The Patriot Post® · The Rarest Political Comeback: Repentance
Former Boston city councilor Tania Fernandes Anderson is going to prison. Having been convicted on federal corruption charges, she was sentenced last week to a month behind bars and ordered to pay $13,000 in restitution. Yet she remains defiant and aggrieved, lashing out at journalists who have reported on her misconduct. For more than two months after pleading guilty, she clung to her council seat, attending meetings and casting votes as though little had changed.
Her shamelessness is hardly unique. Across the political spectrum, scandal is something to be brazened through, not repented of. Former president Bill Clinton never showed any genuine contrition for the dishonor he brought to the presidency. The current occupant of the White House treats nearly every stain on his record — indictments, impeachments, convictions, even a mob assault on the US Capitol — as a political asset or badge of honor.
Others have been just as impervious to embarrassment.
Andrew Cuomo resigned in disgrace as governor of New York; now he’s running for mayor of New York City as he maneuvers for a comeback. New Jersey’s Bob Menendez, a Democrat, was indicted in 2015 but stayed in the Senate until 2024, long after any official with a sense of honor would have resigned; convicted of bribery, he now sits in federal prison. South Carolina’s Mark Sanford, a Republican, was exposed in 2009 in a scandalous extramarital affair during his governorship — yet refused to resign and later won three terms in Congress.
Massachusetts has never lacked for examples of such gall.
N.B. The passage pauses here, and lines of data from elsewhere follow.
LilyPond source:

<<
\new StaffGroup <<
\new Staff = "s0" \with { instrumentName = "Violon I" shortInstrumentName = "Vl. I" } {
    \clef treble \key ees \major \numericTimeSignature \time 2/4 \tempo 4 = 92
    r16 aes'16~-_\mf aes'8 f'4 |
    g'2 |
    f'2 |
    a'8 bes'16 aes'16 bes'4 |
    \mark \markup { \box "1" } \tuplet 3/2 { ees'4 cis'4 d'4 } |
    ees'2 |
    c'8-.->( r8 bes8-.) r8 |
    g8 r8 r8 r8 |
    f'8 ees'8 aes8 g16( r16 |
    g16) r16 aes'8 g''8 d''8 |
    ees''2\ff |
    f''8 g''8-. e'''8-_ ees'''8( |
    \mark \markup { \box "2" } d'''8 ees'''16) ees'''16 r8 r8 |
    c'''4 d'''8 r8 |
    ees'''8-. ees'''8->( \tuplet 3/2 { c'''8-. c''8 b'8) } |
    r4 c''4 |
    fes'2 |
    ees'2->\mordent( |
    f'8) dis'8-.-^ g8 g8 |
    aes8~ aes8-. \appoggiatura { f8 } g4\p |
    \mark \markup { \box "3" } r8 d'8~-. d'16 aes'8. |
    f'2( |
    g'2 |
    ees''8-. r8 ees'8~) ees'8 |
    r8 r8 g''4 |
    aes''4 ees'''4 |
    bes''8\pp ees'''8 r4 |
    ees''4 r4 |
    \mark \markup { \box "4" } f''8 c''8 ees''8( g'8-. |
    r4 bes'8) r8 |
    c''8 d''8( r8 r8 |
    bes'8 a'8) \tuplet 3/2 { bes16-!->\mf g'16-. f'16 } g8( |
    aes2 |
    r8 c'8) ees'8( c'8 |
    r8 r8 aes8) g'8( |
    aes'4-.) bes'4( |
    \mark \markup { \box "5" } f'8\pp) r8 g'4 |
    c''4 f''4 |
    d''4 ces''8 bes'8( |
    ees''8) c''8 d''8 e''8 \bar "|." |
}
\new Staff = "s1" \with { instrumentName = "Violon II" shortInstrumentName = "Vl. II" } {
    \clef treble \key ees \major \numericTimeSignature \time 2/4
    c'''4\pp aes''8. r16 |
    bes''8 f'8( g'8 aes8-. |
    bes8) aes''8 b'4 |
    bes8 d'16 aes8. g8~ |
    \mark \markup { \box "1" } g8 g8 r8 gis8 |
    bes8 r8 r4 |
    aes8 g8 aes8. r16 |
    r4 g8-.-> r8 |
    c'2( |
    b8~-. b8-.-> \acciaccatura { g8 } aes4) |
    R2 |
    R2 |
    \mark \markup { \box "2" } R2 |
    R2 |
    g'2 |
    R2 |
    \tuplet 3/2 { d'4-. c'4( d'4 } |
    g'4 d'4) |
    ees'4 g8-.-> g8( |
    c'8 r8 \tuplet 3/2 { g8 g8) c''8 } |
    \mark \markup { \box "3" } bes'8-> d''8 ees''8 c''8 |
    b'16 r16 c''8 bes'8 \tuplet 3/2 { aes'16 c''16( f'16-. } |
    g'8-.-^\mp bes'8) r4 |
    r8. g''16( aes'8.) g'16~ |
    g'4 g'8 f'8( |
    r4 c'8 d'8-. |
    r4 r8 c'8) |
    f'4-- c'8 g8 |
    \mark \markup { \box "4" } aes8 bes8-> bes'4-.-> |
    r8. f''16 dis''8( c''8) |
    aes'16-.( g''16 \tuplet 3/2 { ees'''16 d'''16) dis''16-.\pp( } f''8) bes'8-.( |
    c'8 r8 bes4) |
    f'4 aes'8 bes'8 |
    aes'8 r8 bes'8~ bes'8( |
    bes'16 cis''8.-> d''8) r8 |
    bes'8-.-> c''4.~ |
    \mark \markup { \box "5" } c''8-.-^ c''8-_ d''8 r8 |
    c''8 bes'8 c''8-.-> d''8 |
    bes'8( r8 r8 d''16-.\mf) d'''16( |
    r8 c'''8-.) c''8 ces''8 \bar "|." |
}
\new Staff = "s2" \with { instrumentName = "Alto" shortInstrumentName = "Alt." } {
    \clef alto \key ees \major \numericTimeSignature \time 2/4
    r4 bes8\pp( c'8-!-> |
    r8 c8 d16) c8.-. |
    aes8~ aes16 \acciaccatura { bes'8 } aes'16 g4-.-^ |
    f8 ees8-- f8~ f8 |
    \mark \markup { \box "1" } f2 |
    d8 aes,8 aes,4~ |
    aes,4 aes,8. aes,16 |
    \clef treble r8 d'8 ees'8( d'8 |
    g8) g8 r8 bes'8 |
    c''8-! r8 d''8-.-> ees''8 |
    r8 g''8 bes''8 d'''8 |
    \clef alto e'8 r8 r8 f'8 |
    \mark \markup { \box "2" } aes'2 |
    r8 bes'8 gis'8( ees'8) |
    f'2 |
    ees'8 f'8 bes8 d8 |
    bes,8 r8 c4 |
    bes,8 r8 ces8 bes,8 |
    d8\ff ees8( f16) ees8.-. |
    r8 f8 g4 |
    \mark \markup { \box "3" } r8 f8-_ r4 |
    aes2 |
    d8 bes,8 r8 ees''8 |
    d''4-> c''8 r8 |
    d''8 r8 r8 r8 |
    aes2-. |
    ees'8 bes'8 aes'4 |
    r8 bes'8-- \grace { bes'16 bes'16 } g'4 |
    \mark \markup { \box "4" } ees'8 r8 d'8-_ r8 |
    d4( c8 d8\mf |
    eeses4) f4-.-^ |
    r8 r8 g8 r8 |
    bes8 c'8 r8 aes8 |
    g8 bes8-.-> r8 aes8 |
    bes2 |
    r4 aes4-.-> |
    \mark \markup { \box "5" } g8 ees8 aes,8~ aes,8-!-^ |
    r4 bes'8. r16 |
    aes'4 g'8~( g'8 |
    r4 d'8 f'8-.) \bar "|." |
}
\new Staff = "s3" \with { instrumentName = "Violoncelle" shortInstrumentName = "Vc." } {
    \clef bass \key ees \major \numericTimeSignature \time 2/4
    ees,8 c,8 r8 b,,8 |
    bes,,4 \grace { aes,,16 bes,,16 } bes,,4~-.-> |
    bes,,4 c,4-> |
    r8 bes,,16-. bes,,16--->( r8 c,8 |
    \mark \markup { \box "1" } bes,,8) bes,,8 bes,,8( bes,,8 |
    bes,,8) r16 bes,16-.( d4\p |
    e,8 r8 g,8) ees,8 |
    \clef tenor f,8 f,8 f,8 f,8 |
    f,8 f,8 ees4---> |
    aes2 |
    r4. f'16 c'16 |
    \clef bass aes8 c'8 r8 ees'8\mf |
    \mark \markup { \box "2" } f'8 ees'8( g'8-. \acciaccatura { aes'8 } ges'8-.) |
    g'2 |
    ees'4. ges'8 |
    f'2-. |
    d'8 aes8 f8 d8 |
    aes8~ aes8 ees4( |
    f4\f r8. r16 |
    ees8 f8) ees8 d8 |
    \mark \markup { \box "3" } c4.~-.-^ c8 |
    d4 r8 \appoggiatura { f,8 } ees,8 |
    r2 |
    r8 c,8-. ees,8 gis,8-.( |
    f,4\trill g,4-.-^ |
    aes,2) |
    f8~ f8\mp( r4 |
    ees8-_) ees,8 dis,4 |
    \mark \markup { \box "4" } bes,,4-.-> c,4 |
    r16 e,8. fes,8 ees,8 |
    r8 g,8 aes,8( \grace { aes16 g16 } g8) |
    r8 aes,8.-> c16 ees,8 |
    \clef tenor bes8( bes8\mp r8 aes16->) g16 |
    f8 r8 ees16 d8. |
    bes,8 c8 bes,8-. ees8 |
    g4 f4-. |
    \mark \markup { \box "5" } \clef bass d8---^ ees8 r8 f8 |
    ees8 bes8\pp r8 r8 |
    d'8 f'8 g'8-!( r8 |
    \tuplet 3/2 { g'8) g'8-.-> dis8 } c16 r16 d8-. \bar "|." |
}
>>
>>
James Michael Curley, convicted during his mayoral term of wire fraud and bribery, spent five months in federal prison — all the while holding himself out as a martyr with no regrets. Ted Kennedy, whose appalling conduct at Chappaquiddick would have ended most political careers, clung to power, retaining his Senate seat for decades. Bill Bulger, the longtime Massachusetts Senate president, never raised a finger to help bring his violent brother, mobster Whitey Bulger, to justice — and shrugged off public outrage.
But not all public figures are so devoid of shame. On infrequent occasions, a political heavyweight chooses a harder, nobler path: accepting blame, showing real remorse, and permanently altering the course of his life. In Jewish tradition, this season is centered on the High Holy Days and the theme of “teshuvah” — repentance, self-scrutiny, and the resolve to change. Repentance is never easy, and for those who live in the glare of public life it may be hardest of all. Which is why the rare examples who meet that standard are so impressive.
One such example was Ulysses S. Grant. As a Union general in December 1862, he issued the antisemitic “General Order No. 11,” expelling all Jews from his military district on the pretext that they were smugglers. The order was quickly countermanded by President Lincoln, but Grant afterward was deeply ashamed of what he had done. He later spoke of the order as his greatest regret and as president went out of his way to demonstrate respect and concern for Jews — becoming the first American president to condemn the persecution of Jews abroad as well as the first to attend a synagogue dedication. All in all, the eight years of Grant’s presidency proved to be a “golden age” in US Jewish history — a remarkable saga of atonement.
Very different but no less admirable was the case of Charles Colson, once the ruthless political enforcer in Richard Nixon’s White House. Convicted in Watergate and sent to prison, he could easily have emerged to resume the game of power. Instead, he underwent a religious conversion and spent the rest of his life building one of the nation’s most influential prison ministries. He devoted decades to helping inmates turn their lives around, earning broad respect from people who had once reviled him as a symbol of corruption. Colson’s humiliation was great, but greater by far were his repentance and self-transformation.
Then there was Wilbur Mills, the powerful chairman of the House Ways and Means Committee. In 1974, his career erupted in scandal after police stopped his car and a stripper leapt from the vehicle into the Tidal Basin. Mills could have chosen to stay in Congress. Instead he resigned his chairmanship, acknowledged his alcoholism, and gave up politics. He sought treatment, remade his life, and spent years working to expand access to alcohol recovery programs. What began as humiliation became a catalyst for service and a lasting effort to help others overcome the demons that had so degraded him.
The pattern is uncommon but incredibly impressive when it happens: A disgraced figure responds to scandal not with truculent arrogance but with humbleness and change. As we enter the High Holy Days amid teachings of repentance and renewal, how much healthier our public sphere would be if more fallen leaders chose the path of Grant, Colson, and Mills — the path of contrition, remorse, and true amendment of life.